* [Text segment]
--- --- ---

Rafael Berges Martín (born 21 January 1971) is a Spanish former footballer who played as a left-back, currently a manager.

Playing career

Club
Born in Córdoba, Andalusia, Berges started playing for local Córdoba CF in the lower leagues. In the 1991–92 campaign he joined CD Tenerife, going on to spend two years in La Liga at the Estadio Heliodoro Rodríguez López.

Signing with RC Celta de Vigo in 1993, Berges went on to make nearly 200 overall appearances and score seven league goals for the Galicians. He took part in no games in his final two seasons, however, due to recurrent injuries.

At the end of 2001–02, aged 31, Berges retired with his first club Córdoba, now in the Segunda División. His second spell was cut short, again due to several physical problems.

International
Berges was first-choice for Spain at the 1992 Summer Olympics, as the nation won the gold medal on home soil. He scored twice, including in the 2–0 semi-final win over Ghana.

Coaching career
Berges took up coaching in 2005, starting with Córdoba CF B. Amongst other lowly sides, he would also manage UD Almería's reserves.

On 14 June 2012, Berges was named Córdoba's main squad head coach, replacing Rayo Vallecano-bound Paco Jémez. He was relieved of his duties on 7 April of the following year, with the team ranking ninth in the second division.

--- --- ---

* [Items listed in a dataset]

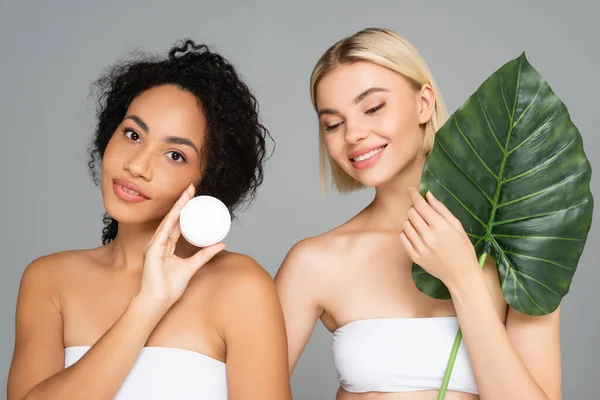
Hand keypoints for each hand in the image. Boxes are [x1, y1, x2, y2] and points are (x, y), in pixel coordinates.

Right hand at [138, 183, 225, 310]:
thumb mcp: (192, 266)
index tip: (194, 196)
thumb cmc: (170, 286)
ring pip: (168, 221)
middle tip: (192, 187)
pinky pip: (163, 232)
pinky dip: (171, 221)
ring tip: (188, 193)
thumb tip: (221, 244)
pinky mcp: (153, 251)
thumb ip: (205, 255)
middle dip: (183, 202)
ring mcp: (155, 245)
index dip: (185, 208)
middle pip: (172, 217)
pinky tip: (177, 211)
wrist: (158, 301)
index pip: (177, 221)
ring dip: (178, 206)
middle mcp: (160, 242)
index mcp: (167, 244)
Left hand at [399, 186, 478, 287]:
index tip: (410, 190)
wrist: (461, 274)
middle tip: (423, 213)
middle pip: (411, 213)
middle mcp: (428, 237)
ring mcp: (420, 248)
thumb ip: (441, 210)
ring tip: (422, 226)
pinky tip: (417, 235)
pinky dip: (407, 233)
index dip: (414, 195)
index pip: (421, 205)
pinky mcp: (414, 257)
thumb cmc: (463, 249)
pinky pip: (403, 238)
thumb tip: (428, 195)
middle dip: (415, 209)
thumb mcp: (457, 226)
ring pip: (405, 225)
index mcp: (441, 227)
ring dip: (411, 221)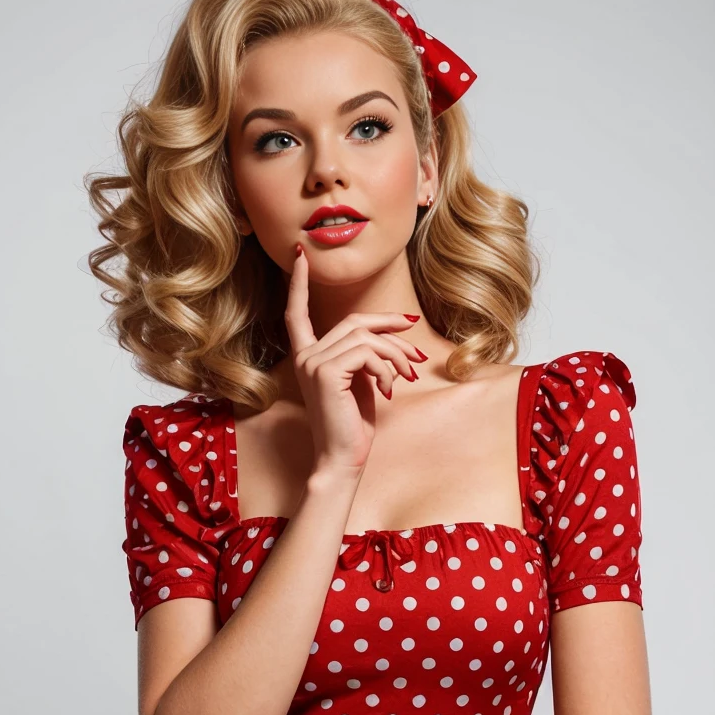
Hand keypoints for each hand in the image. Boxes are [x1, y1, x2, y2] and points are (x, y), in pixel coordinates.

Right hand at [286, 244, 427, 471]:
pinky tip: (388, 389)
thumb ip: (368, 353)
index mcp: (308, 356)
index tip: (301, 256)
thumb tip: (400, 329)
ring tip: (405, 377)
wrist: (343, 458)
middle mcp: (305, 355)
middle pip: (354, 322)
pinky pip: (368, 353)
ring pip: (366, 337)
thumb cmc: (353, 425)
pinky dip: (386, 368)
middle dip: (391, 331)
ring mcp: (313, 362)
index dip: (301, 285)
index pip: (297, 313)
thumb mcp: (363, 381)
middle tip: (417, 353)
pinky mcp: (326, 372)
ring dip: (396, 355)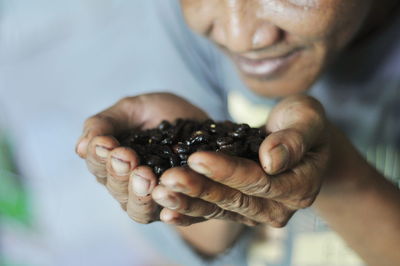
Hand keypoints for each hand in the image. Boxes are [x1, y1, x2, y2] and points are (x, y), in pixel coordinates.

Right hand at [75, 92, 209, 222]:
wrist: (205, 127)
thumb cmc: (165, 114)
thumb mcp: (135, 108)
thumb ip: (106, 122)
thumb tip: (80, 147)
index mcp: (113, 161)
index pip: (96, 164)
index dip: (98, 156)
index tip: (107, 143)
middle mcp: (127, 185)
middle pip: (114, 187)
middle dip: (118, 172)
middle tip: (127, 156)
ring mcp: (152, 200)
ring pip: (136, 208)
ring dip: (138, 194)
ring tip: (145, 175)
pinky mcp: (177, 208)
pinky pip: (169, 215)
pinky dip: (167, 209)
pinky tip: (166, 199)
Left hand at [152, 95, 329, 226]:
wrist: (297, 136)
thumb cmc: (303, 123)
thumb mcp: (307, 120)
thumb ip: (294, 139)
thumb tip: (272, 161)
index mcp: (299, 187)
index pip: (259, 181)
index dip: (228, 171)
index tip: (197, 157)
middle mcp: (277, 207)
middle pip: (234, 199)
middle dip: (199, 188)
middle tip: (167, 178)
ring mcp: (256, 211)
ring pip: (218, 209)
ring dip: (188, 202)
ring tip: (159, 193)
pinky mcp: (238, 209)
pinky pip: (212, 212)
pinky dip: (189, 213)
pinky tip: (165, 213)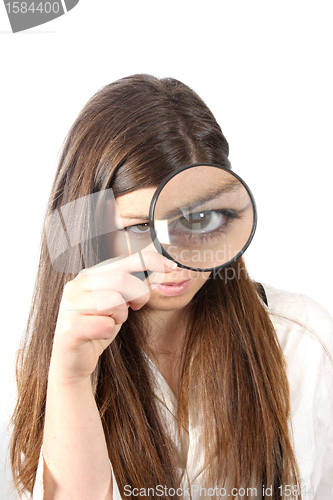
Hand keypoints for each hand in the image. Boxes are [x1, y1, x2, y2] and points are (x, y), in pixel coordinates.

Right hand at [49, 251, 176, 383]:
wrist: (72, 360)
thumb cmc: (97, 327)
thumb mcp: (116, 300)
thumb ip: (129, 281)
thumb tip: (161, 263)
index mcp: (88, 275)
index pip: (122, 260)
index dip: (150, 260)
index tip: (170, 266)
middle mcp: (75, 285)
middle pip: (121, 279)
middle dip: (138, 294)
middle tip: (136, 306)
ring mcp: (70, 306)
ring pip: (114, 300)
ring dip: (121, 315)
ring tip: (112, 320)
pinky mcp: (70, 328)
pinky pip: (105, 325)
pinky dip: (108, 331)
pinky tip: (99, 334)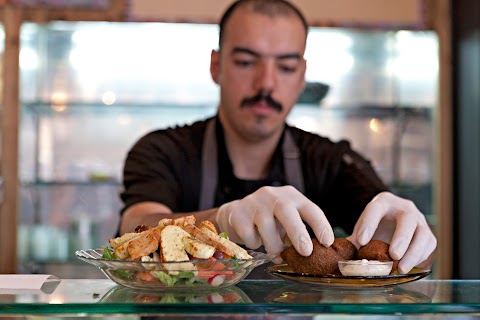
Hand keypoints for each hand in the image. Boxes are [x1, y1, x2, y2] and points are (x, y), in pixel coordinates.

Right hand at [216, 185, 333, 256]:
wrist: (235, 214)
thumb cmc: (268, 220)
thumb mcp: (286, 221)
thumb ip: (298, 233)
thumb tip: (311, 255)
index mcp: (292, 196)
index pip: (310, 209)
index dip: (321, 226)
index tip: (327, 243)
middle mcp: (274, 195)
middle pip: (287, 212)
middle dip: (298, 233)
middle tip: (306, 252)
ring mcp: (254, 202)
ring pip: (267, 227)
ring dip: (273, 245)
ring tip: (274, 250)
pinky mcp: (238, 212)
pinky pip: (249, 234)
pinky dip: (254, 243)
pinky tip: (254, 240)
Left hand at [347, 191, 436, 273]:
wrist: (392, 223)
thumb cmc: (375, 227)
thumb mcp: (363, 229)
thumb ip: (354, 241)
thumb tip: (342, 255)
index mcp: (383, 202)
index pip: (375, 209)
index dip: (368, 225)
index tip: (360, 241)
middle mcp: (404, 208)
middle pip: (407, 218)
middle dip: (401, 238)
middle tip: (393, 255)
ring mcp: (419, 220)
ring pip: (423, 234)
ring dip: (413, 253)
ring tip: (401, 268)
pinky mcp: (428, 235)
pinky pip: (429, 246)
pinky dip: (420, 258)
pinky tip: (409, 267)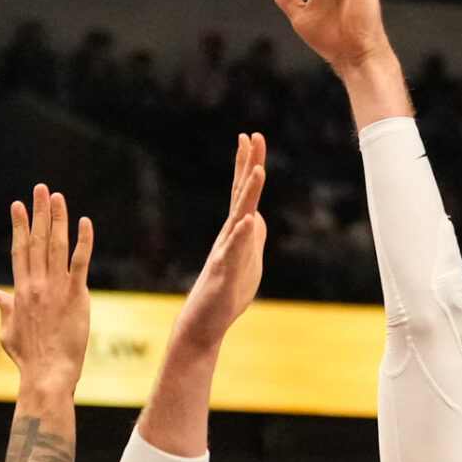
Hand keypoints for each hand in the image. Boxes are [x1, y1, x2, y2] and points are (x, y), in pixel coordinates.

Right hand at [0, 183, 92, 392]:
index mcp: (20, 291)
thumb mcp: (8, 331)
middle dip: (38, 212)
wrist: (46, 373)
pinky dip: (83, 241)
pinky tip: (85, 222)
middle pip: (36, 240)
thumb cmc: (28, 357)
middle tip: (40, 188)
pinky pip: (80, 263)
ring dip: (57, 218)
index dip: (19, 226)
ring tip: (57, 196)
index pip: (19, 250)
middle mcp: (36, 284)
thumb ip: (3, 307)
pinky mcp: (76, 296)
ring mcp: (56, 288)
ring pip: (56, 245)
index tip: (18, 206)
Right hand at [174, 132, 266, 349]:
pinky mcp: (224, 273)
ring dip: (248, 194)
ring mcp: (225, 253)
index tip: (250, 137)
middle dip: (248, 165)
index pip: (242, 193)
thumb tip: (258, 219)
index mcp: (236, 233)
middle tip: (253, 135)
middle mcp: (229, 236)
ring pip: (238, 218)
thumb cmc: (225, 296)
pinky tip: (249, 221)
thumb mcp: (247, 263)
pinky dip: (241, 236)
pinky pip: (233, 252)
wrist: (203, 325)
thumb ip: (252, 239)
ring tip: (258, 171)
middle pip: (241, 195)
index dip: (247, 164)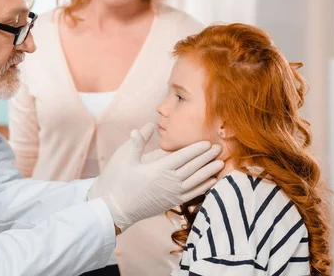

--- --- ---

* [Set of tasks]
1) In the Rafael Berges biography, which club did Berges join in the 1991–92 campaign?
2) Retype the Rafael Berges biography starting with "Signing with RC" and going on through "win over Ghana.".
This material has no connection to the Rafael Berges biography.

* [Per-task answers]
1) CD Tenerife.

2)
Signing with RC Celta de Vigo in 1993, Berges went on to make nearly 200 overall appearances and score seven league goals for the Galicians. He took part in no games in his final two seasons, however, due to recurrent injuries.

At the end of 2001–02, aged 31, Berges retired with his first club Córdoba, now in the Segunda División. His second spell was cut short, again due to several physical problems.

International
Berges was first-choice for Spain at the 1992 Summer Olympics, as the nation won the gold medal on home soil. He scored twice, including in the 2–0 semi-final win over Ghana.